Depuis les événements du 11 septembre 2001, la pratique du profilage est de plus en plus courante dans la lutte antiterroriste, qu’il s’agisse des initiatives d’extraction de données pour identifier les supposés terroristes « dormants » en Allemagne, des interpellations en vertu de la Loi relative au terrorisme de 2000 en Grande-Bretagne ou de la politique de l’Union européenne. La crainte de nouveaux attentats crée une nouvelle forme de profilage « terroriste » – des musulmans ou des personnes d’origine moyen-orientale sont victimes de discrimination au nom de la sécurité nationale. Cette approche n’est pas acceptable.

Avant de poursuivre, il convient de faire la distinction entre les différents types de profilage. Dans les enquêtes criminelles, il est nécessaire de déterminer des indicateurs physiques, psychologiques ou comportementaux qui seront susceptibles de relier un certain type de personne à un crime donné. Ils sont utiles pour les forces de l’ordre, étant donné qu’ils peuvent leur permettre de circonscrire les recherches. En principe, le profilage doit donc être considéré comme un outil légitime de la répression.

■ **Exercices proposés**:
A) Répondez aux questions suivantes à l'aide de l'extrait sur le profilage :
(i) Quelle loi est mentionnée à propos des interpellations en Grande-Bretagne ?
(ii) Selon l'extrait, que crée la crainte de nouveaux attentats ?
(iii) Quels types d'indicateurs faut-il déterminer dans les enquêtes criminelles ?
B) Rédigez la suite de l'extrait sur le profilage, en partant de sa dernière phrase.

■ **Données fournies**:

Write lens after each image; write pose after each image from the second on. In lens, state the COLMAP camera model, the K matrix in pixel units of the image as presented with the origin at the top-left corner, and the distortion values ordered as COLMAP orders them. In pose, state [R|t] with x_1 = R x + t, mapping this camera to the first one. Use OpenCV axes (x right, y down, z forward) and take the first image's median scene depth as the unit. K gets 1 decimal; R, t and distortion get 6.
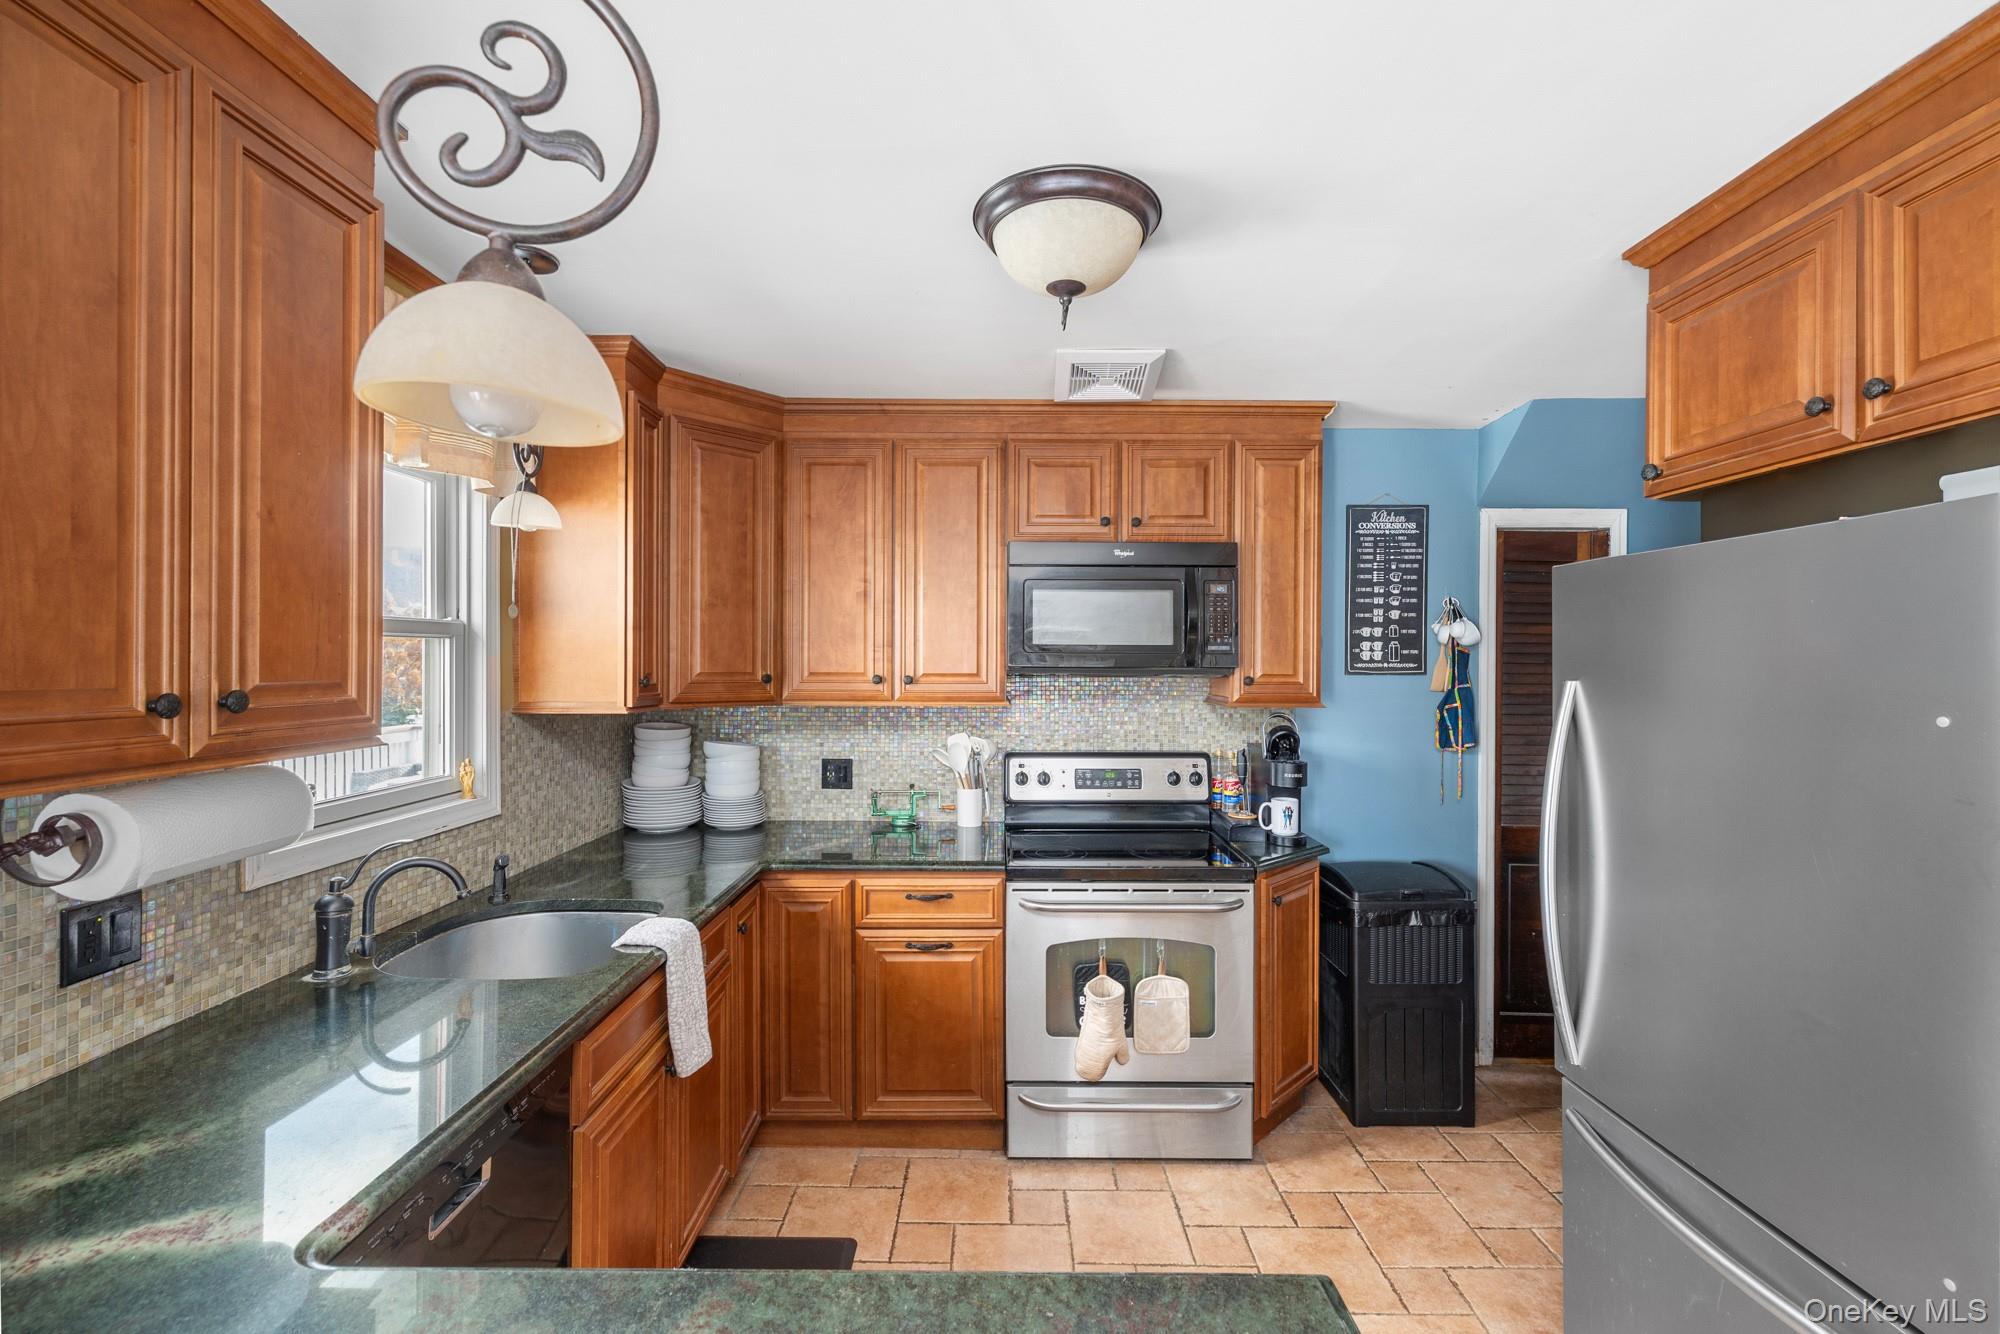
lens RADIAL K [[843.2, 0, 999.9], [0, 843.2, 660.1], [0, 0, 1]] dist [-0.012286, 0.000109]
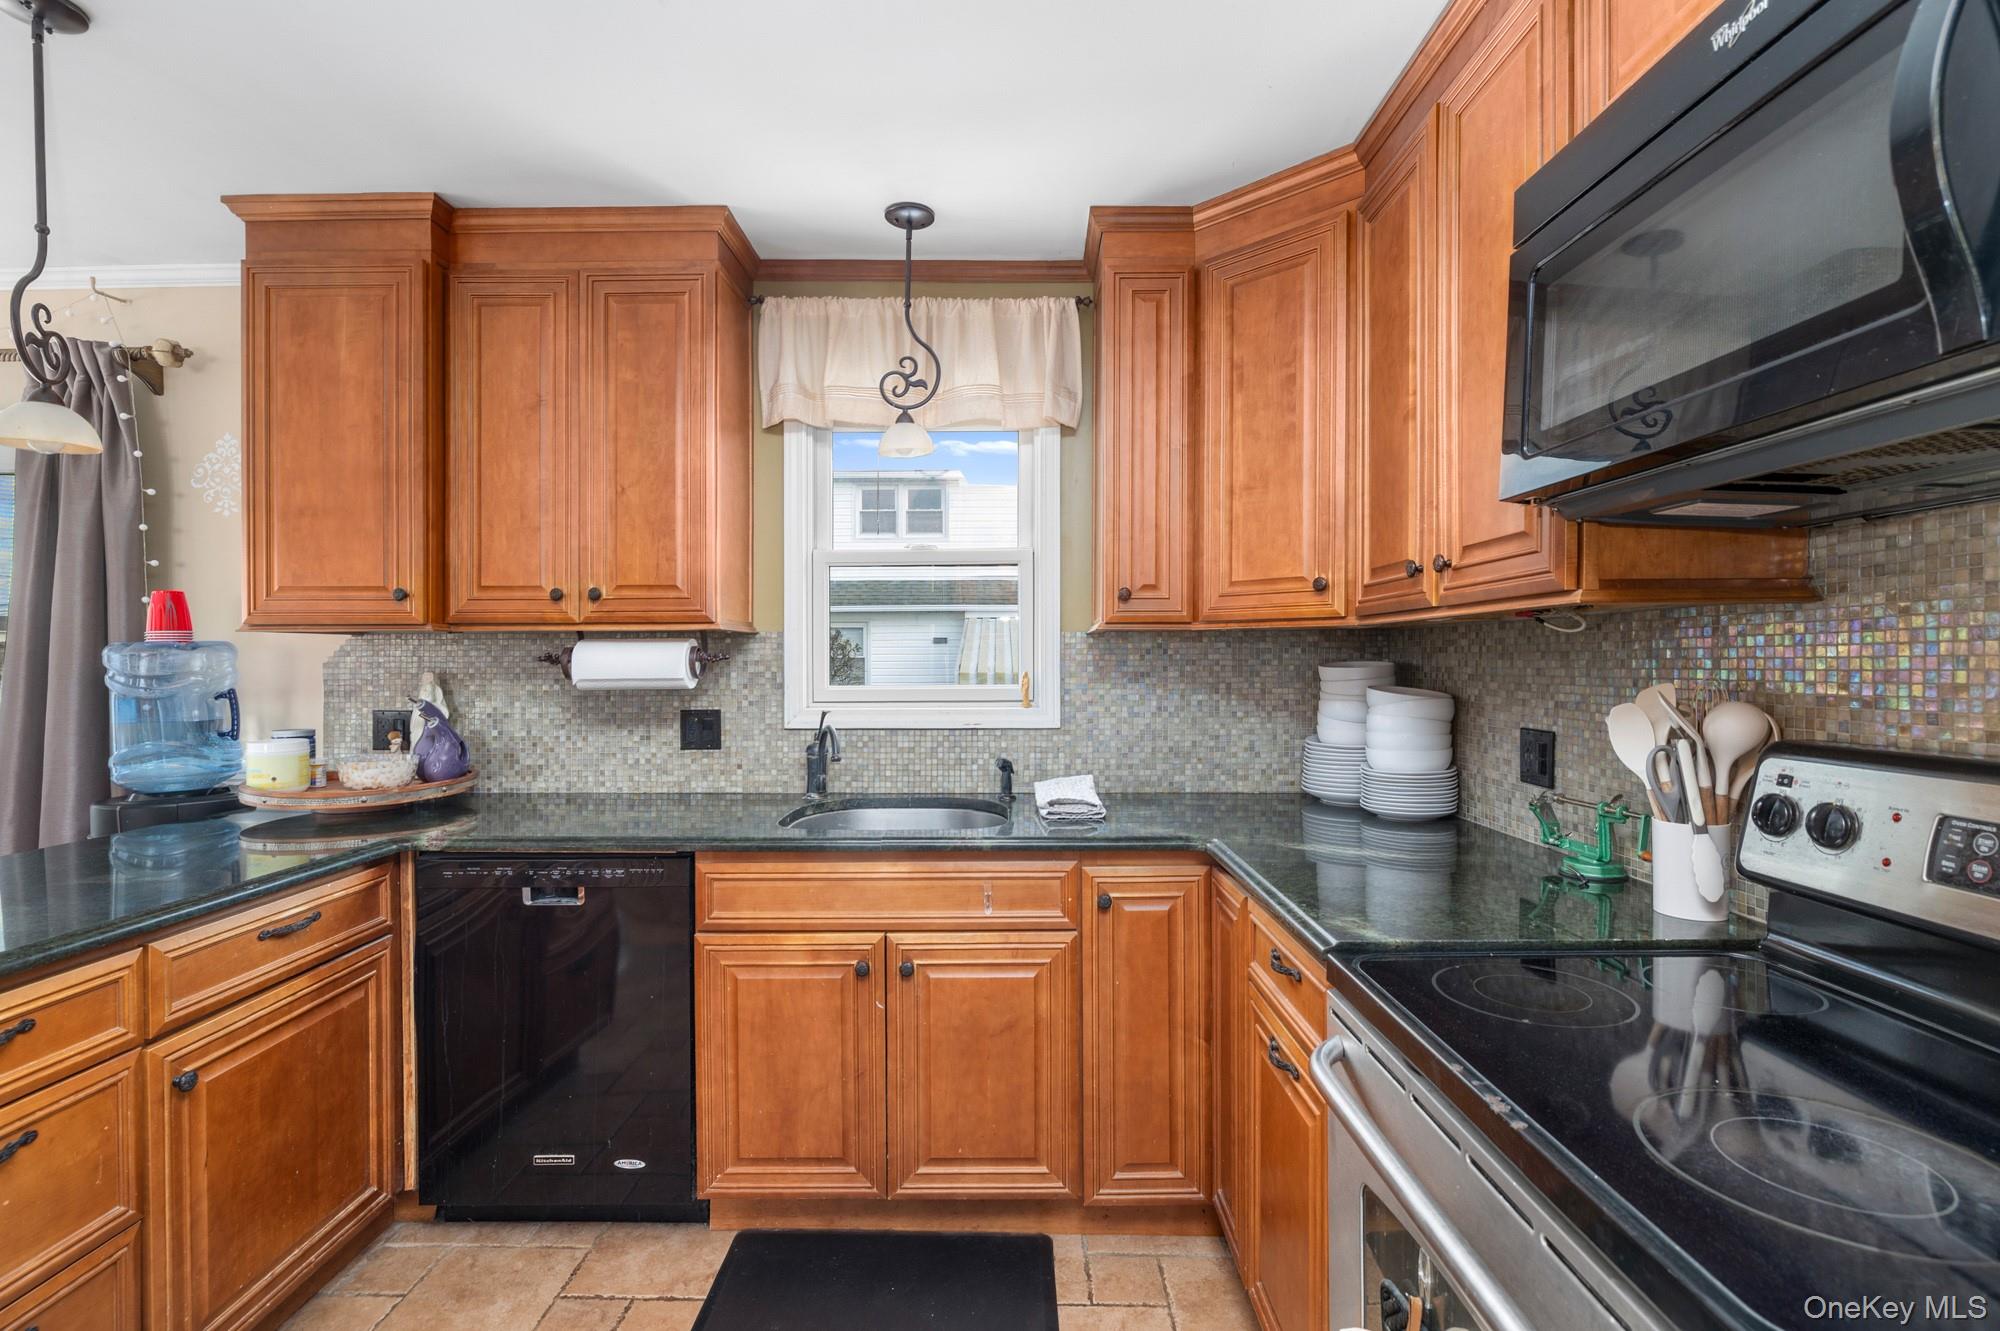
lens RADIAL K [[913.3, 0, 998.1], [0, 913.3, 671.1], [0, 0, 1]] dist [0.002995, -0.000029]
pose [[-0.003895, 0.006432, -0.999972, 0.691231], [0.006363, 0.999959, 0.006407, 0.131183], [0.999972, -0.006337, -0.003936, 1.166568]]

■ **Réponses fournies**:
A)
(i) La Loi relative au terrorisme de 2000.
(ii) Elle crée une nouvelle forme de profilage « terroriste ».
(iii) Des indicateurs physiques, psychologiques ou comportementaux.

B)
Or cette technique a été appliquée de façon très problématique dans la lutte contre le terrorisme. Les indicateurs utilisés comportaient des caractéristiques aussi générales que larges, comme la race, l’appartenance ethnique, l’origine nationale ou la religion.

Le risque de discrimination associé à la pratique du profilage est assurément élevé : une action répressive qui s’appuie sur des motifs comme la race ou la couleur de la peau peut enfreindre le principe de la non discrimination, tel qu’il est consacré par l’article 14 de la Convention européenne des droits de l’homme.

La Commission européenne contre le racisme et l’intolérance (ECRI) a fait part de ses préoccupations concernant les conséquences des méthodes utilisées dans la lutte contre le terrorisme dans une recommandation. Certains groupes de personnes, notamment des minorités visibles, sont devenus particulièrement vulnérables au racisme et/ou à la discrimination raciale dans de nombreux domaines de la vie publique, en particulier lorsqu’ils font l’objet de contrôles par des agents des forces de l’ordre.

L’Open Society Justice Initiative, qui a observé cette tendance en Europe depuis trois ans, a conclu dans une récente publication que le profilage ethnique est désormais largement répandu. Cette technique peut comprendre des interpellations policières, l’extraction de données, ou des contrôles d’identité massifs sur les lieux de travail, dans les entreprises ou les habitations.

Cette question fera l’objet de la prochaine recommandation (n° 11) de l’ECRI, qui portera sur le thème de la lutte contre le racisme et la discrimination raciale dans les activités de la police, et qui préconisera notamment l’interdiction des contrôles au faciès.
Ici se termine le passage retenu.